The Nucleosynthesis of ²⁶Al and ⁶⁰Fe in Solar Metallicity Stars Extending in Mass from 11 to 120 M_☉: The Hydrostatic and Explosive Contributions

We present the ²⁶Al and ⁶⁰Fe yields produced by a generation of solar metallicity stars ranging in mass between 11 and 120 M_☉. We discuss the production sites of these γ-ray emitters and quantify the relative contributions of the various components. We provide the contributions of the wind, the C convective shell, and the explosive Ne/C burning to the total ²⁶Al yield together with the contributions of the He convective shell, the C convective shell, and the explosive Ne/C burning to the ⁶⁰Fe yield. We conclude that, at variance with current beliefs, ²⁶Al is mainly produced by the explosive C/Ne burning over most of the mass interval analyzed here, while ⁶⁰Fe is mainly produced by the C convective shell and the He convective shell.
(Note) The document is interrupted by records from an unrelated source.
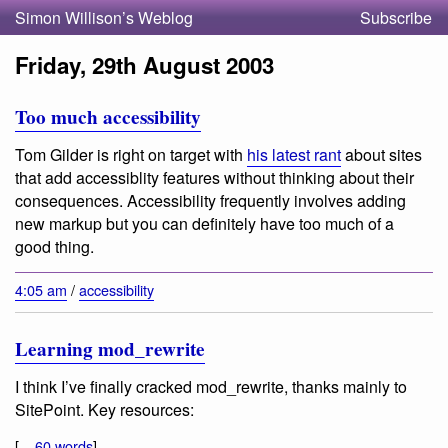
Simon Willison’s Weblog
Subscribe
Friday, 29th August 2003
Too much accessibility
Tom Gilder is right on target with
his latest rant
about sites
that add accessiblity features without thinking about their
consequences. Accessibility frequently involves adding
new markup but you can definitely have too much of a
good thing.
4:05 am
/
accessibility
Learning mod_rewrite
I think I’ve finally cracked mod_rewrite, thanks mainly to
SitePoint. Key resources:
[...
60 words
]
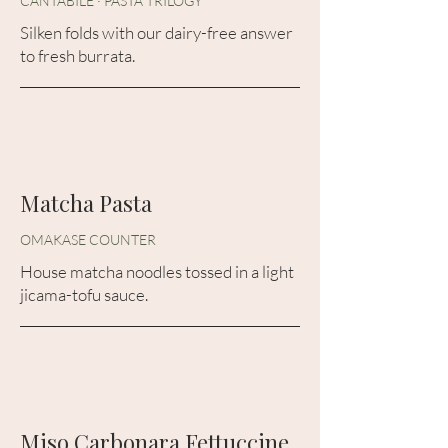
CANTABILE · PASTA TRILOGY
Silken folds with our dairy-free answer
to fresh burrata.
Matcha Pasta
OMAKASE COUNTER
House matcha noodles tossed in a light
jicama-tofu sauce.
Miso Carbonara Fettuccine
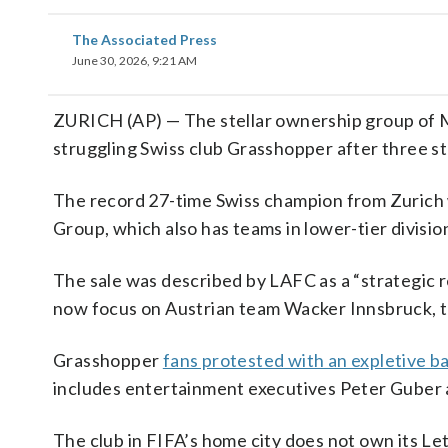
The Associated Press
June 30, 2026, 9:21 AM
ZURICH (AP) — The stellar ownership group of M
struggling Swiss club Grasshopper after three st
The record 27-time Swiss champion from Zurich w
Group, which also has teams in lower-tier divisio
The sale was described by LAFC as a “strategic 
now focus on Austrian team Wacker Innsbruck, th
Grasshopper
fans protested with an expletive 
includes entertainment executives Peter Guber a
The club in FIFA’s home city does not own its Let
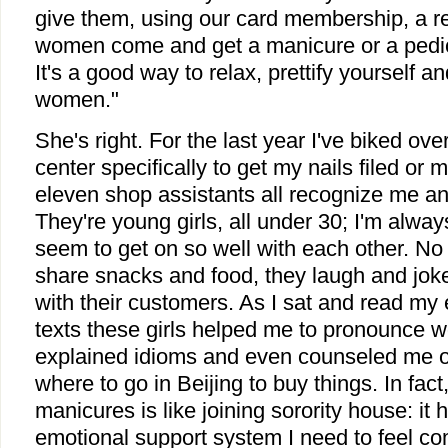
give them, using our card membership, a r
women come and get a manicure or a pedic
It's a good way to relax, prettify yourself a
women."
She's right. For the last year I've biked ove
center specifically to get my nails filed or
eleven shop assistants all recognize me a
They're young girls, all under 30; I'm alwa
seem to get on so well with each other. No
share snacks and food, they laugh and jok
with their customers. As I sat and read m
texts these girls helped me to pronounce w
explained idioms and even counseled me on
where to go in Beijing to buy things. In fact
manicures is like joining sorority house: it
emotional support system I need to feel com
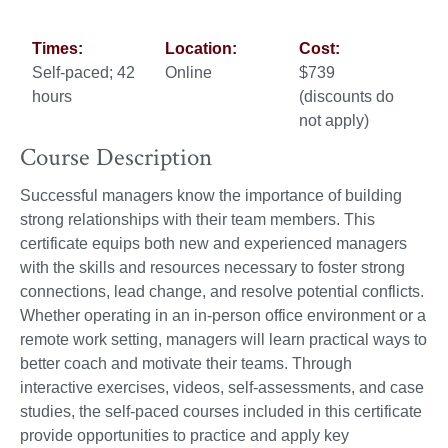
Times:
Location:
Cost:
Self-paced; 42
Online
$739
hours
(discounts do
not apply)
Course Description
Successful managers know the importance of building
strong relationships with their team members. This
certificate equips both new and experienced managers
with the skills and resources necessary to foster strong
connections, lead change, and resolve potential conflicts.
Whether operating in an in-person office environment or a
remote work setting, managers will learn practical ways to
better coach and motivate their teams. Through
interactive exercises, videos, self-assessments, and case
studies, the self-paced courses included in this certificate
provide opportunities to practice and apply key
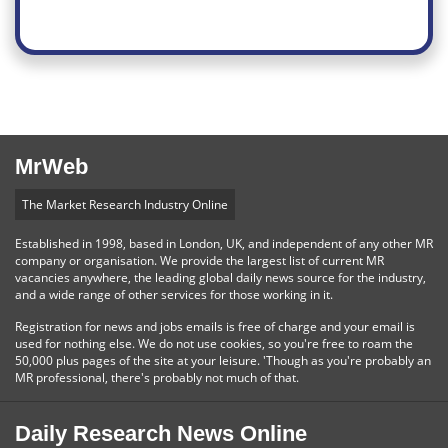
MrWeb
The Market Research Industry Online
Established in 1998, based in London, UK, and independent of any other MR
company or organisation. We provide the largest list of current MR
vacancies anywhere, the leading global daily news source for the industry,
and a wide range of other services for those working in it.
Registration for news and jobs emails is free of charge and your email is
used for nothing else. We do not use cookies, so you're free to roam the
50,000 plus pages of the site at your leisure. 'Though as you're probably an
MR professional, there's probably not much of that.
Daily Research News Online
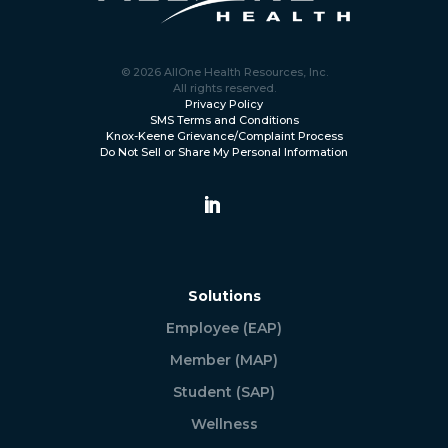
© 2026 AllOne Health Resources, Inc.
All rights reserved.
Privacy Policy
SMS Terms and Conditions
Knox-Keene Grievance/Complaint Process
Do Not Sell or Share My Personal Information
Solutions
Employee (EAP)
Member (MAP)
Student (SAP)
Wellness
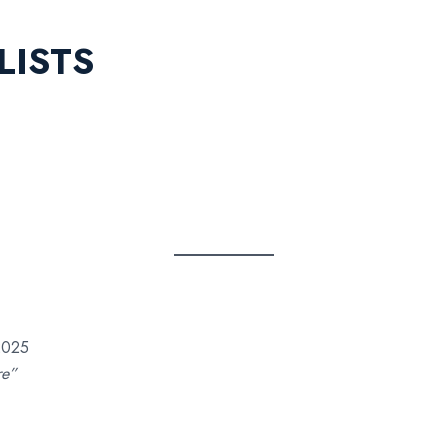
LISTS
2025
re”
By means of these yields we try to reproduce two quite strong observational constraints related to the abundances of these nuclei in the interstellar medium, i.e., the number of γ_1.8 photons per Lyman continuum photon, R_GxL, and the ⁶⁰Fe/²⁶Al γ-ray line flux ratio. R_GxL is found to be roughly constant along the Galactic plane (and of the order of 1.25 × 10^-11), while the ⁶⁰Fe/²⁶Al ratio has been recently measured by both RHESSI (0.17 ± 0.05) and SPI (INTEGRAL) (0.11 ± 0.03). We can quite successfully fit simultaneously both ratios for a quite large range of exponents of the power-law initial mass function. We also address the fit to γ² Velorum, and we find that a quite large range of initial masses, at least from 40 to 60 M_☉, do eject an amount of ²⁶Al (through the wind) compatible with the current upper limit quoted for this W-R star: such a result removes a long-standing discrepancy between the models and the observational data.